While I saw very strong results, I grew worried about my own ability to be an objective interpreter of the events happening in my life. It didn't really seem like the more scientific approach actually removed any bias from my search for the truth, and it was very time-consuming. So much of the results depended on my own estimation of the odds of events happening beforehand, an estimation which is just rife with inaccuracy since a) if I want the church to be true, I'll adjust all estimates downwards, and b) I just have no idea what the odds are of most random events happening. I attempted to play prediction markets for a while in order to train my own intuition of odds, and won a lot of money which somewhat assuaged my worries, but still the overall approach was just painfully inaccurate and I could not think of a better one. Prediction markets are flawed anyways because [skill at evaluating the odds of some political thing happening] really doesn't have much to do with [skill at evaluating the odds of some mundane thing happening] but it was the best I could do.

Still, the "test hypotheses" approach had extremely strong results, and a weaker version of that forms some of the basis of my testimony today. I have a journal containing most of my notes from that approach somewhere in the house--will look around for it when I get the chance.
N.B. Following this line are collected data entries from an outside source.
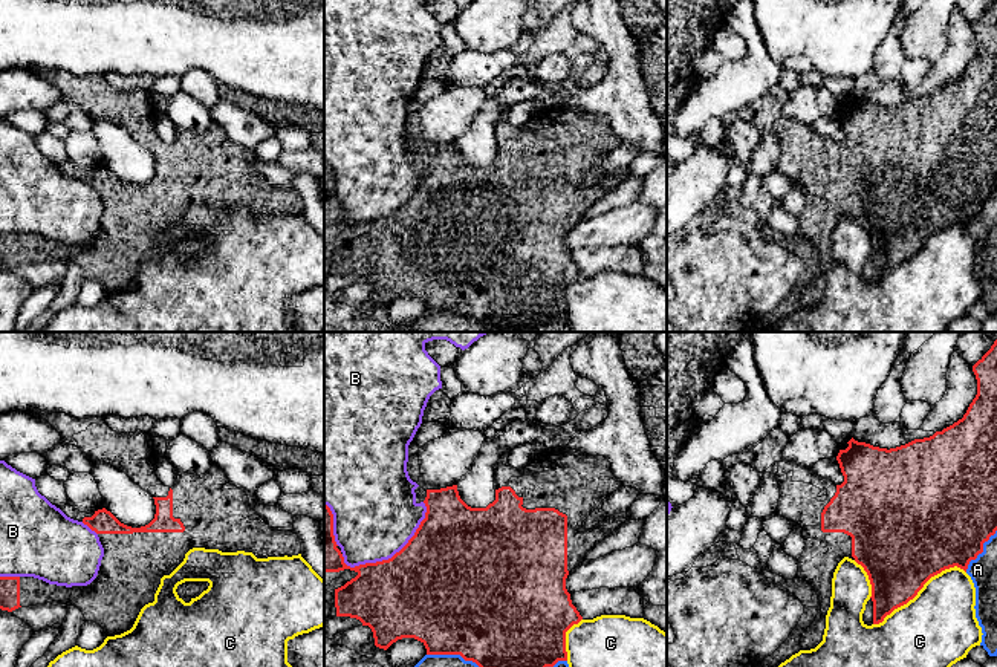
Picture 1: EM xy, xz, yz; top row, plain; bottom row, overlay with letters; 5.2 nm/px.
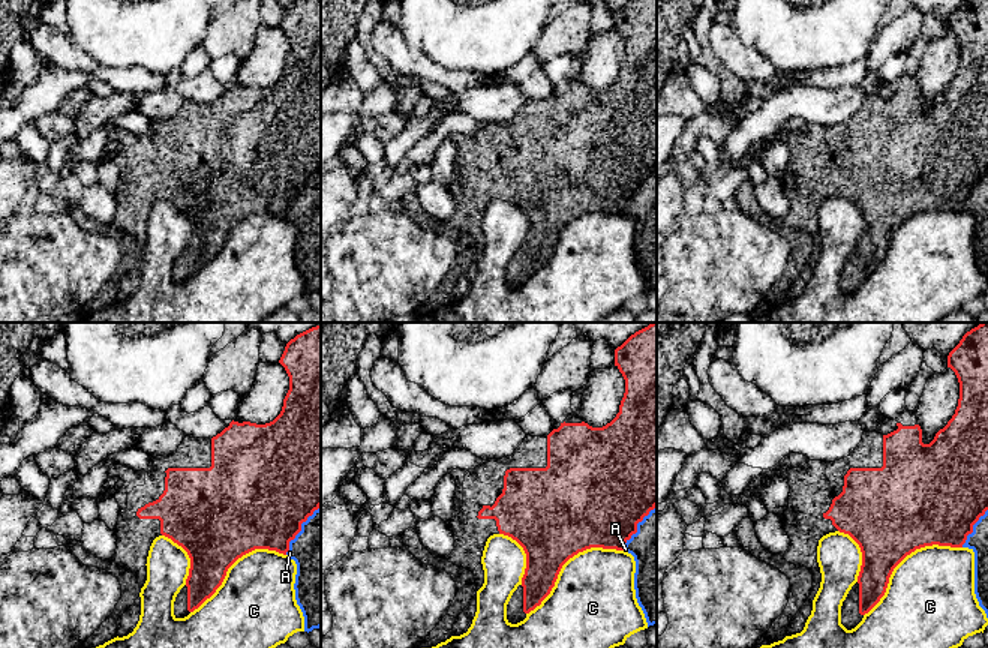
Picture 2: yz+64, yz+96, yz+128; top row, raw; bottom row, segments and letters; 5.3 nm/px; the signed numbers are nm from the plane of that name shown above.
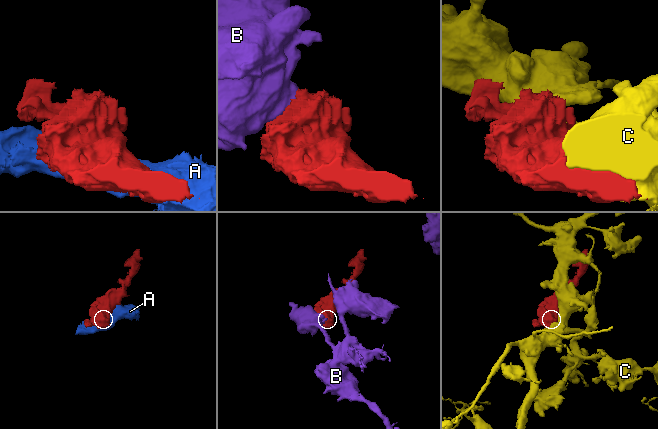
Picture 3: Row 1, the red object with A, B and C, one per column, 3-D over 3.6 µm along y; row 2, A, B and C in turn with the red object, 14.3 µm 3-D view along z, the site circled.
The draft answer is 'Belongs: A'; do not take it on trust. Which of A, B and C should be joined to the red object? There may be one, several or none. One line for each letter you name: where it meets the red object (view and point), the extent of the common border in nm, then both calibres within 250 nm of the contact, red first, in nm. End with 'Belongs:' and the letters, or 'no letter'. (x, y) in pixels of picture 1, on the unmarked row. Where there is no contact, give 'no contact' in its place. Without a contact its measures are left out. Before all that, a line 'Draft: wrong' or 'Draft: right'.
Draft: wrong
Belongs: no letter

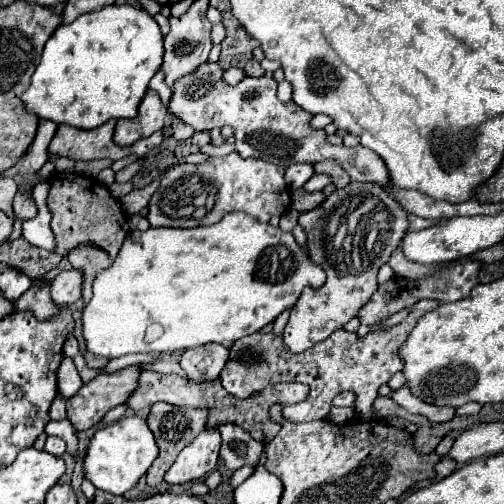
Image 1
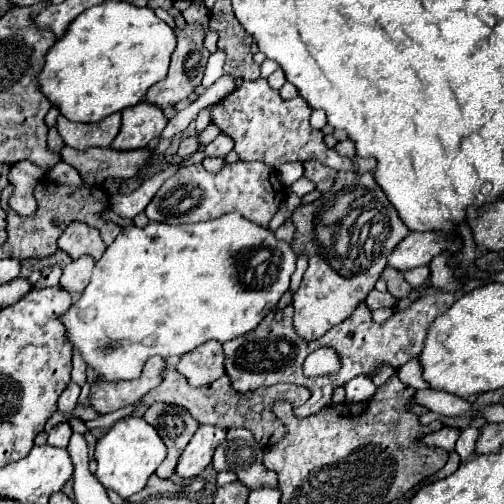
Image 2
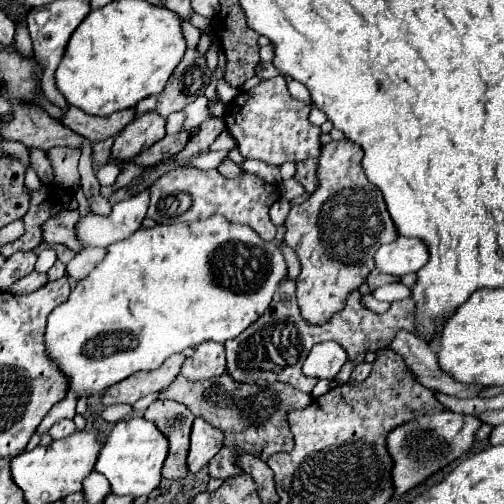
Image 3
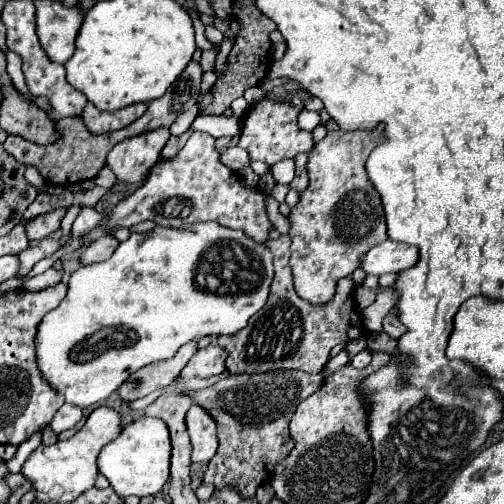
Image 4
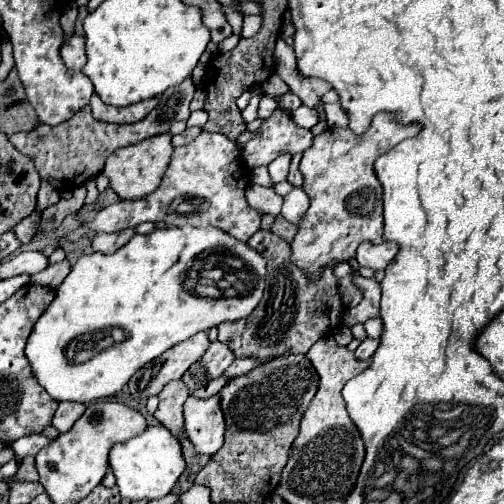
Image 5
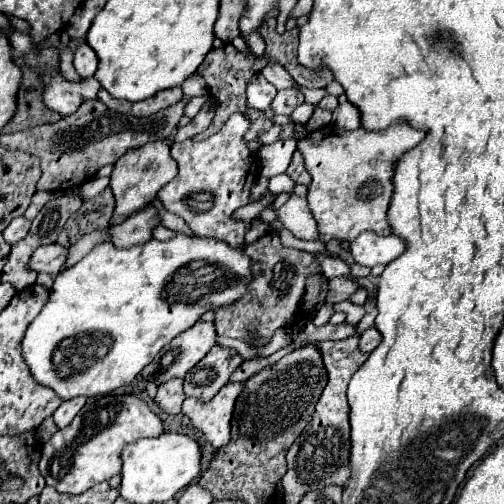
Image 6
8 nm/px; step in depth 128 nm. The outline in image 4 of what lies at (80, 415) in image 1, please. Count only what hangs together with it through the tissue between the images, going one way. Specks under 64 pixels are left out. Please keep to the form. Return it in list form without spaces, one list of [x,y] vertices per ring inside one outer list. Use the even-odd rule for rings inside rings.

I also have a Google Sheets from 6 years ago containing (I believe the first) 5 days of the approach--I can DM it to you if you'd like.

"Spiritual confirmations" you described also look like, well, literally just internal monologue to me. There was a book I heard about - something something "Bicameral Mind"? - that basically theorized that the ancient man conceptualized internal monologue not as his own voice of reason, but as Athena or the equivalent bestowing wisdom upon him in his time of need.

Yeah, I've heard that as well (Scott Alexander had a great piece on it which I think we're both talking about), and for a long time was very concerned that that was what was happening. As I mentioned this is a concern I have had since childhood. The human brain seems capable of manufacturing virtually any sensation from nothing under certain circumstances, and I found it much more likely for any spiritual sensations I felt to be a result of that than of actual divine intervention. That's part of why I wasn't willing to give the spiritual experiences any value until I had seen a lot of physical evidence.

Besides evidence of any sort (physical or spiritual) I find the doctrine which my church teaches to be highly logical. It's hard to explain in-depth on a random comment board, but the philosophy and approach behind it make sense in a way nothing else does. Alma 32:28-43 basically describes what I consider the religious form of the scientific method. Test out the doctrine and you'll see both spiritual growth and external results. It's definitely what I've seen in my own life.